Why Paperless-ngx?
Stacks of paper, scattered PDFs, endless email attachments — Paperless-ngx tames the chaos:
- OCR everything — Extract text from scans, photos, and PDFs.
- Auto-classify — Rules assign tags, correspondents, and types automatically.
- Full-text search — Find any document by its content in seconds.
- Email ingestion — Automatically import email attachments.
- Web UI — Modern, responsive dashboard with previews.
Prerequisites
- Docker with docker-compose.
- At least 1 GB RAM (Tesseract OCR is RAM-hungry).
- Storage space for your documents.
Step 1: Deploy with Docker Compose
# docker-compose.yml
version: "3"
services:
paperless-redis:
image: redis:7
restart: always
paperless-db:
image: postgres:16
environment:
POSTGRES_DB: paperless
POSTGRES_USER: paperless
POSTGRES_PASSWORD: changeme
volumes:
- pgdata:/var/lib/postgresql/data
restart: always
paperless:
image: ghcr.io/paperless-ngx/paperless-ngx:latest
depends_on:
- paperless-redis
- paperless-db
ports:
- "8000:8000"
environment:
PAPERLESS_REDIS: redis://paperless-redis:6379
PAPERLESS_DBHOST: paperless-db
PAPERLESS_ADMIN_USER: admin
PAPERLESS_ADMIN_PASSWORD: changeme
PAPERLESS_OCR_LANGUAGE: eng+spa
volumes:
- ./data:/usr/src/paperless/data
- ./media:/usr/src/paperless/media
- ./consume:/usr/src/paperless/consume
restart: always
volumes:
pgdata:
docker compose up -d
Access at http://your-server:8000.
Step 2: Consumption Workflow
Drop files into the consume/ directory:
cp invoice-2026-02.pdf /path/to/consume/
Paperless automatically:
- Detects the new file.
- Runs OCR (Tesseract) to extract text.
- Applies matching rules to assign tags/correspondent/type.

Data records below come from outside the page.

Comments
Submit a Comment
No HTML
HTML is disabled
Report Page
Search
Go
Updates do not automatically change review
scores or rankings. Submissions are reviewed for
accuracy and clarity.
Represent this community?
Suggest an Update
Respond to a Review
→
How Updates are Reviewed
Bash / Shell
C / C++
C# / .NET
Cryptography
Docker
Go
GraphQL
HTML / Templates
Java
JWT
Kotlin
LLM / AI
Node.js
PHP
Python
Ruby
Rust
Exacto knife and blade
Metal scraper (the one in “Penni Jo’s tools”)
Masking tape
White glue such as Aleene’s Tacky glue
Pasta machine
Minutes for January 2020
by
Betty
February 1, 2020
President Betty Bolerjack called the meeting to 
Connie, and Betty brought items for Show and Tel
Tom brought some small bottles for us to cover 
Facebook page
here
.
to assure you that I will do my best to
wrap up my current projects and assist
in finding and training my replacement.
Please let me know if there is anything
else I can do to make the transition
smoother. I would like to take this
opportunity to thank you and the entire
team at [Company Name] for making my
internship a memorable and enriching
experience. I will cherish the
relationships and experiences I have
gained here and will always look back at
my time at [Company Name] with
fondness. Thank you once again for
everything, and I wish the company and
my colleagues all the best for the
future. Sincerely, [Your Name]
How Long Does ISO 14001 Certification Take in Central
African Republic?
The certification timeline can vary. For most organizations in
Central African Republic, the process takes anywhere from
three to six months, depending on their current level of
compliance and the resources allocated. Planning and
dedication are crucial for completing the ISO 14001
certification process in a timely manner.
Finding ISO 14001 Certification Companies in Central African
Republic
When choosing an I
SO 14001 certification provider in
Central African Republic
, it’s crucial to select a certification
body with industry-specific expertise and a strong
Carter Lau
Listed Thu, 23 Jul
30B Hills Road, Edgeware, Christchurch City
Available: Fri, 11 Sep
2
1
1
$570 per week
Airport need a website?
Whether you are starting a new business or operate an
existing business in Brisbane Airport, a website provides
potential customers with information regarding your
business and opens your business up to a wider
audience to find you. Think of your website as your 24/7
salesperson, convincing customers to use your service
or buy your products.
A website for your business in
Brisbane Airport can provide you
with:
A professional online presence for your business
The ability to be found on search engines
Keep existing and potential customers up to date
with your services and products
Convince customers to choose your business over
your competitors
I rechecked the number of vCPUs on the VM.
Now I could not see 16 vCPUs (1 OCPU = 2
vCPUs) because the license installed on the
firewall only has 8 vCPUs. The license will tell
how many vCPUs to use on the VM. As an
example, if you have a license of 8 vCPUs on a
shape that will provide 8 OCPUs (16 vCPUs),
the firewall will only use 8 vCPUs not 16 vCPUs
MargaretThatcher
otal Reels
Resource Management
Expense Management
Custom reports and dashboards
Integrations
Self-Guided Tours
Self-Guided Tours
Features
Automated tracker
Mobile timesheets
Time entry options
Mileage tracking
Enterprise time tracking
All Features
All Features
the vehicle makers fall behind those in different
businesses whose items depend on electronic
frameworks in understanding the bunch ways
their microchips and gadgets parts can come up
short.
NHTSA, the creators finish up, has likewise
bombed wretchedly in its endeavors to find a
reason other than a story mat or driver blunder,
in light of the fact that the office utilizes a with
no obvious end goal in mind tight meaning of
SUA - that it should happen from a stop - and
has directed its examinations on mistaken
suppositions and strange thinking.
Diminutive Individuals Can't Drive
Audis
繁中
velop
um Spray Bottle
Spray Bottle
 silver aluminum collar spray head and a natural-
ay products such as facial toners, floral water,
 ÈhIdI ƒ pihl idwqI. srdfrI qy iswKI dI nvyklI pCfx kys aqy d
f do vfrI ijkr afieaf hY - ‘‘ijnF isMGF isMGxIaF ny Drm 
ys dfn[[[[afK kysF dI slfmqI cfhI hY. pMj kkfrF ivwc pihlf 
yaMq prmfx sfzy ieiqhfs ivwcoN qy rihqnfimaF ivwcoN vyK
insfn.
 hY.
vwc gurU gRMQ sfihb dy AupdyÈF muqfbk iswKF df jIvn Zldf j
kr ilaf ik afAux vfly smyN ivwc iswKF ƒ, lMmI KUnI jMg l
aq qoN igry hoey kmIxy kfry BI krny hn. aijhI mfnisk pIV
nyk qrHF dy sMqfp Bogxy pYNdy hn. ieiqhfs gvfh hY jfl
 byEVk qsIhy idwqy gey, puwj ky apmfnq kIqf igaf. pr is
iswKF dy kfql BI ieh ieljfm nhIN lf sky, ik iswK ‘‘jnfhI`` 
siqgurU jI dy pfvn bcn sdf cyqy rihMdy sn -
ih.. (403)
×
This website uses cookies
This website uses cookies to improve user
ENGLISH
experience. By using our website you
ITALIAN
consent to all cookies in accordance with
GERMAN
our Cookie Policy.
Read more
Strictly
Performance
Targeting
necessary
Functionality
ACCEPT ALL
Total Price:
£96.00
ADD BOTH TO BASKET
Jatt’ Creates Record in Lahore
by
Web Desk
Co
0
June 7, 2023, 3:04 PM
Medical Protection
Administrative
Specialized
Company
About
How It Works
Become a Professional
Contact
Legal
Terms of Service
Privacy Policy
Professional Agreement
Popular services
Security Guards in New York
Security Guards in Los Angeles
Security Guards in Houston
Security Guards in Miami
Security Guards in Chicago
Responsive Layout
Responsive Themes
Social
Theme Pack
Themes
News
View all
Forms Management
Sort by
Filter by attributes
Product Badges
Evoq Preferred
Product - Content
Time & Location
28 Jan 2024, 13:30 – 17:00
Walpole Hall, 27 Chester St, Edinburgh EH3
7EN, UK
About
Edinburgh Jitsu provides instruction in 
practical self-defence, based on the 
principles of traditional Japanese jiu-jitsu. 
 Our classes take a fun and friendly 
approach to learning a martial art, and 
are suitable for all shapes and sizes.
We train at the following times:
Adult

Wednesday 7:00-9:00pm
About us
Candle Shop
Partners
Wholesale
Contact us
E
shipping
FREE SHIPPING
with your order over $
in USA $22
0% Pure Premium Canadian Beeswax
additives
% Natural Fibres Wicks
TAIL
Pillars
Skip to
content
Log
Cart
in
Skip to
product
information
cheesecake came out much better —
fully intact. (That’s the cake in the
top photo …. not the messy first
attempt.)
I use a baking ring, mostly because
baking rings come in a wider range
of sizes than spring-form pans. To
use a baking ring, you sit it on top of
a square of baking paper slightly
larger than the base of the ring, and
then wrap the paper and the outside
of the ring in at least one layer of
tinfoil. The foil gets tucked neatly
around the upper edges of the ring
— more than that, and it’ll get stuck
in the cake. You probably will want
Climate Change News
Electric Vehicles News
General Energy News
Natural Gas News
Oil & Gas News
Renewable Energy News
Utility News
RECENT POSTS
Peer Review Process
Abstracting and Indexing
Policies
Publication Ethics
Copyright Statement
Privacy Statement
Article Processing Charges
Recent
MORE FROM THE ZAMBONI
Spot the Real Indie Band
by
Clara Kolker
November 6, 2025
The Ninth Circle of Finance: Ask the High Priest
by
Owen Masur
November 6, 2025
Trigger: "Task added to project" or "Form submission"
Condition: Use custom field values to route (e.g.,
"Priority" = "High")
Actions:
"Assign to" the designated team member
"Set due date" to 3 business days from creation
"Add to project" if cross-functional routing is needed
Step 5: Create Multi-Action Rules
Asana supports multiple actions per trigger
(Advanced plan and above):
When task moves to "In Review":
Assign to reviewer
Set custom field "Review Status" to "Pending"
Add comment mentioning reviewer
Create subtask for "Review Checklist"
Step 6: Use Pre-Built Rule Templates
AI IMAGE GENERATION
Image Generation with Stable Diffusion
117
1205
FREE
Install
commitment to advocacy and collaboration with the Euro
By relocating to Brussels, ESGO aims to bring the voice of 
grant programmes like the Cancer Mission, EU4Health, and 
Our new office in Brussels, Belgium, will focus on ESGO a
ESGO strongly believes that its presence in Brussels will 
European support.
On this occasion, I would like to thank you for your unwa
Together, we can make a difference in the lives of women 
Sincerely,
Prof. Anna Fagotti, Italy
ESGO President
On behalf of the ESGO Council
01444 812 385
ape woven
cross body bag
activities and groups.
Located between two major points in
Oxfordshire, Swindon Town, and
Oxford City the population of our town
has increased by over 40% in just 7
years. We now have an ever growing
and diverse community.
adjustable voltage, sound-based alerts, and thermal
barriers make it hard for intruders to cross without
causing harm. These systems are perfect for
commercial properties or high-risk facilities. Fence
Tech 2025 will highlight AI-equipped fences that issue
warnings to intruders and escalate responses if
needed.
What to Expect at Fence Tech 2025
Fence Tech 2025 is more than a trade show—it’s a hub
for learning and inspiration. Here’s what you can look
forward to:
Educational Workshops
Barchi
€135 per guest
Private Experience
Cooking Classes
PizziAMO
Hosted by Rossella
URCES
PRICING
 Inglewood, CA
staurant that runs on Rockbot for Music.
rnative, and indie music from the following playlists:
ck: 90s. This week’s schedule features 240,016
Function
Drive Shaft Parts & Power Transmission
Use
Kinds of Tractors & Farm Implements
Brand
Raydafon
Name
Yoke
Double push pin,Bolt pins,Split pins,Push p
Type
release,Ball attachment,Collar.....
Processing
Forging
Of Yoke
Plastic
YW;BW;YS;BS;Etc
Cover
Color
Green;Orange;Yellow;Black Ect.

- Stores the original and creates a searchable archive version.
Step 3: Auto-Tagging Rules
| Rule Type | Example | Use Case |
|---|---|---|
| Tag | Contains “electricity” → tag “Utilities” | Categorize by topic |
| Correspondent | Contains “Telmex” → correspondent “Telmex” | Identify sender |
| Document Type | Contains “factura” → type “Invoice” | Classify document kind |
| Storage Path | Year/Correspondent/ | Organize filesystem |
Step 4: Email Ingestion
# Add to docker-compose environment
PAPERLESS_EMAIL_HOST: imap.gmail.com
PAPERLESS_EMAIL_PORT: 993
PAPERLESS_EMAIL_USERNAME: docs@example.com
PAPERLESS_EMAIL_PASSWORD: app-password
PAPERLESS_EMAIL_INBOX: INBOX
Paperless checks for new emails with attachments and ingests them automatically.
Troubleshooting
| Problem | Solution |
|---|---|
| OCR produces garbage text | Install the correct language pack: PAPERLESS_OCR_LANGUAGE: eng+spa+deu |
| Document stuck in “Processing” | Check container logs: docker compose logs paperless; usually a Tesseract crash on corrupt files |
| Duplicate documents detected | Paperless has built-in duplicate detection via content hash — this is expected behavior |
| Search returns no results | Rebuild the search index: docker compose exec paperless document_index reindex |
| Email ingestion not working | Test IMAP credentials manually; ensure “Less secure apps” or app-specific password is configured |
Summary
- Drop files into a folder — Paperless handles OCR and classification.
- Matching rules auto-tag documents by content, saving manual work.
- Full-text search finds any document in seconds.
- Email ingestion automates document input.